__Assignment__. All of the data should be copied exactly, with the pictures left out.

[Entries taken from a collection]
== Segment start ==

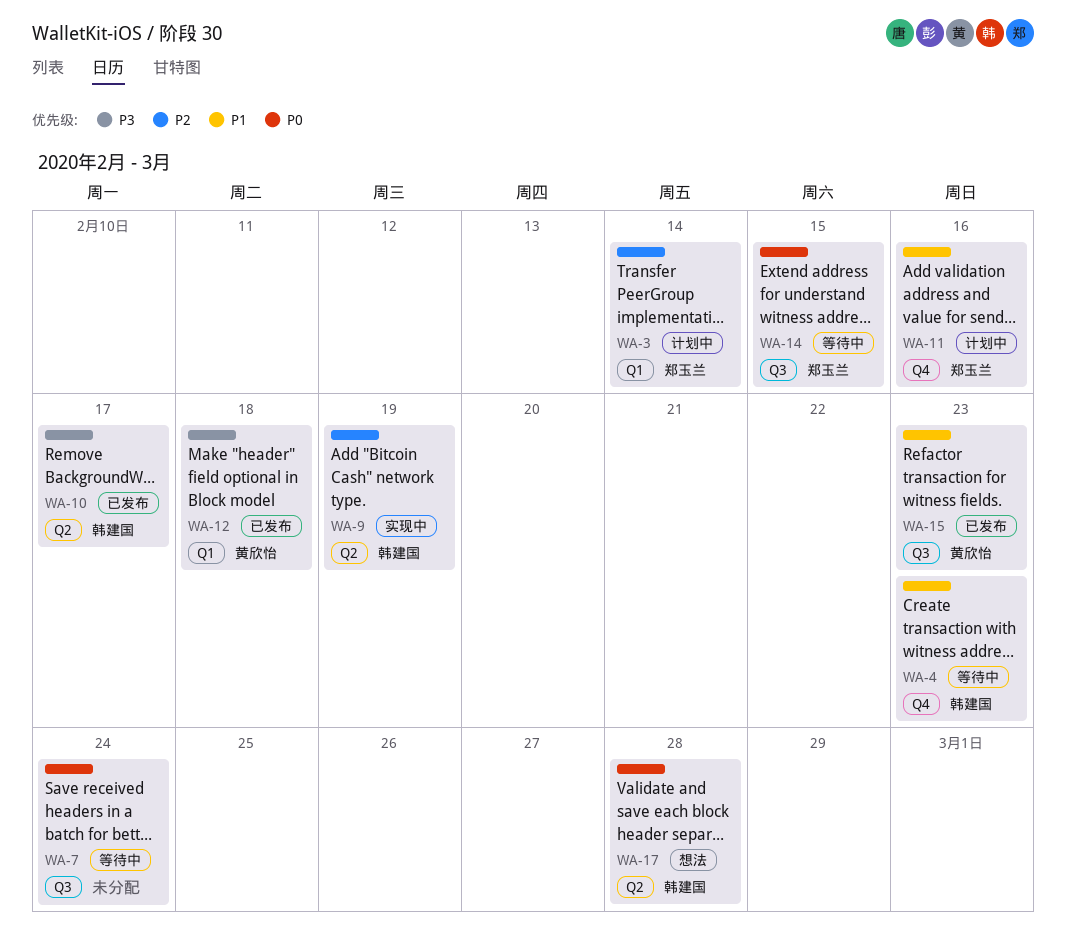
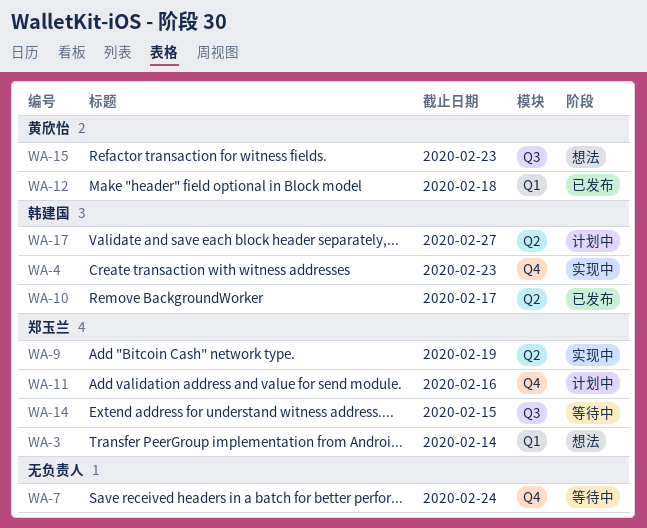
WA-3, status: 计划中 -> 想法
WA-4, status: 等待中 -> 实现中
WA-7, label: Q3 -> Q4
WA-9, owner: 韩建国 -> 郑玉兰
WA-15, status: 已发布 -> 想法
WA-17, status: 想法 -> 计划中
WA-17, due: Feb 28 -> Feb 27

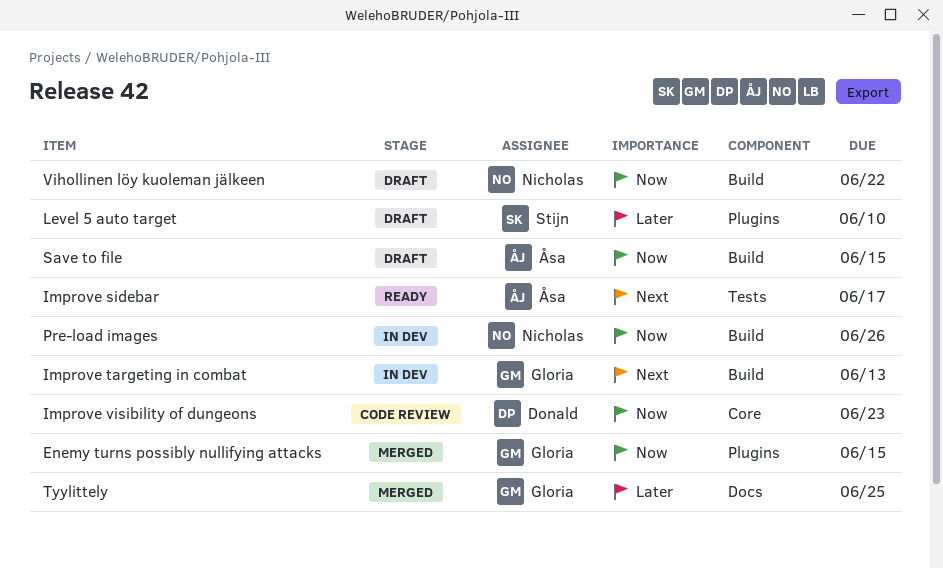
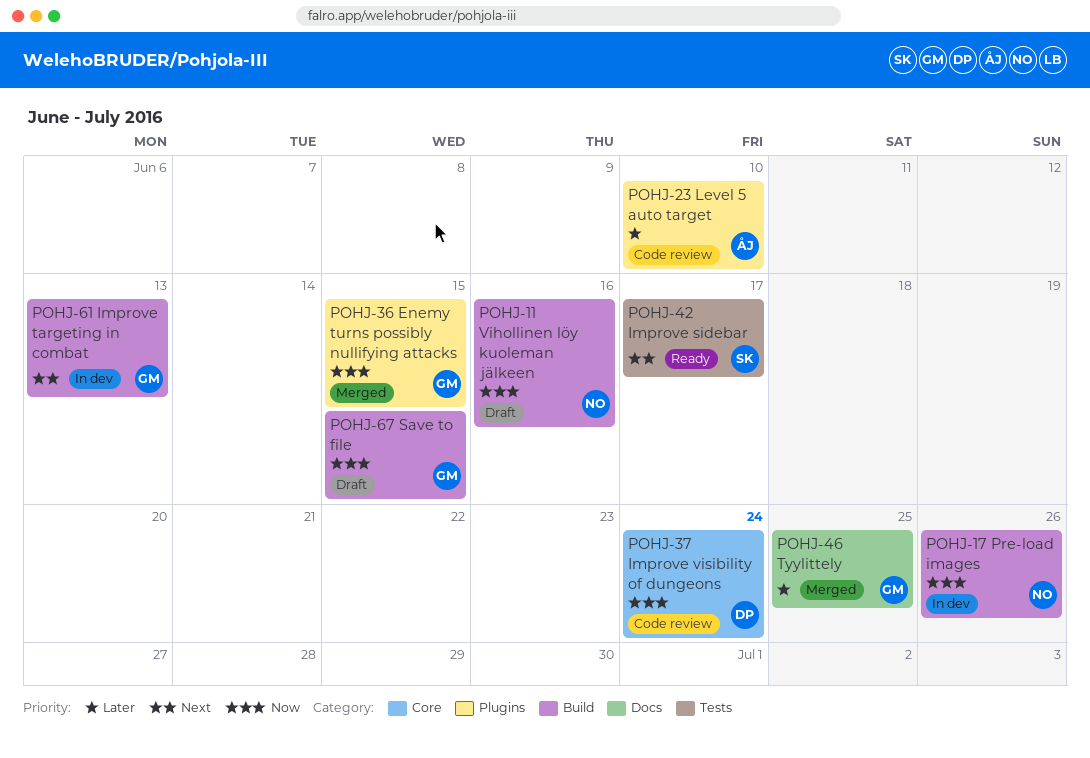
Improve sidebar, owner: Åsa -> Stijn
Improve visibility of dungeons, due: Jun 23 -> Jun 24
Level 5 auto target, status: Draft -> Code review
Level 5 auto target, owner: Stijn -> Åsa
Save to file, owner: Åsa -> Gloria
Vihollinen löy kuoleman jälkeen, due: Jun 22 -> Jun 16

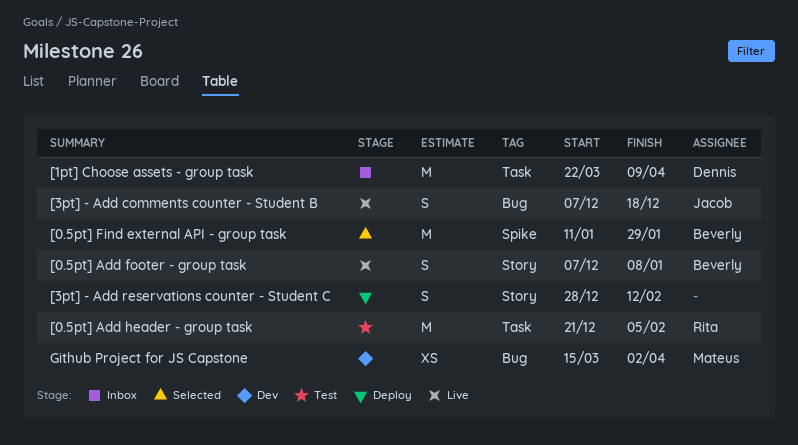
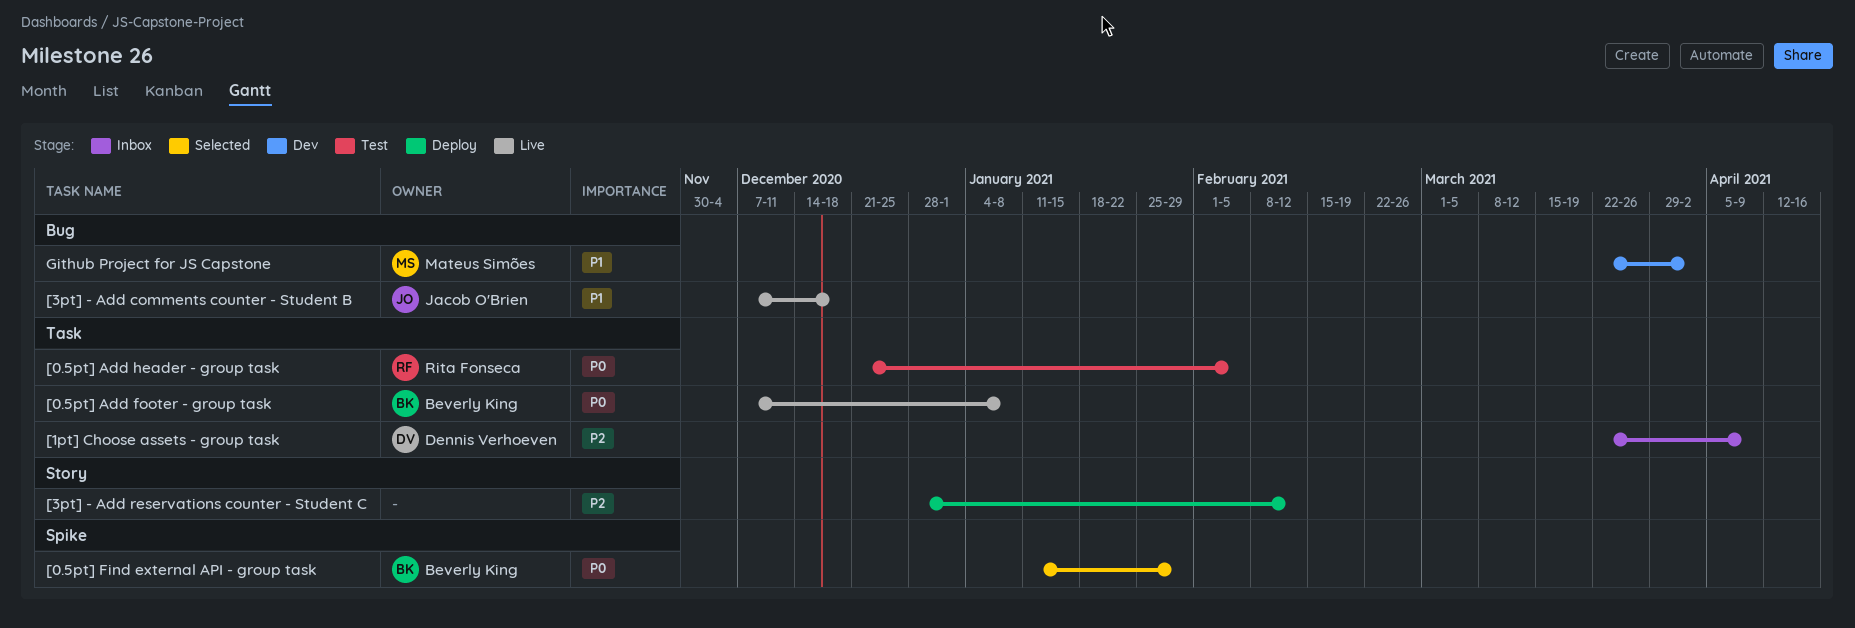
[0.5pt] Add footer - group task, label: Story -> Task
Github Project for JS Capstone, start: Mar 15 -> Mar 22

== Segment end ==

__Completed task__.
WA-3, status: 计划中 -> 想法
WA-4, status: 等待中 -> 实现中
WA-7, label: Q3 -> Q4
WA-9, owner: 韩建国 -> 郑玉兰
WA-15, status: 已发布 -> 想法
WA-17, status: 想法 -> 计划中
WA-17, due: Feb 28 -> Feb 27

Improve sidebar, owner: Åsa -> Stijn
Improve visibility of dungeons, due: Jun 23 -> Jun 24
Level 5 auto target, status: Draft -> Code review
Level 5 auto target, owner: Stijn -> Åsa
Save to file, owner: Åsa -> Gloria
Vihollinen löy kuoleman jälkeen, due: Jun 22 -> Jun 16

[0.5pt] Add footer - group task, label: Story -> Task
Github Project for JS Capstone, start: Mar 15 -> Mar 22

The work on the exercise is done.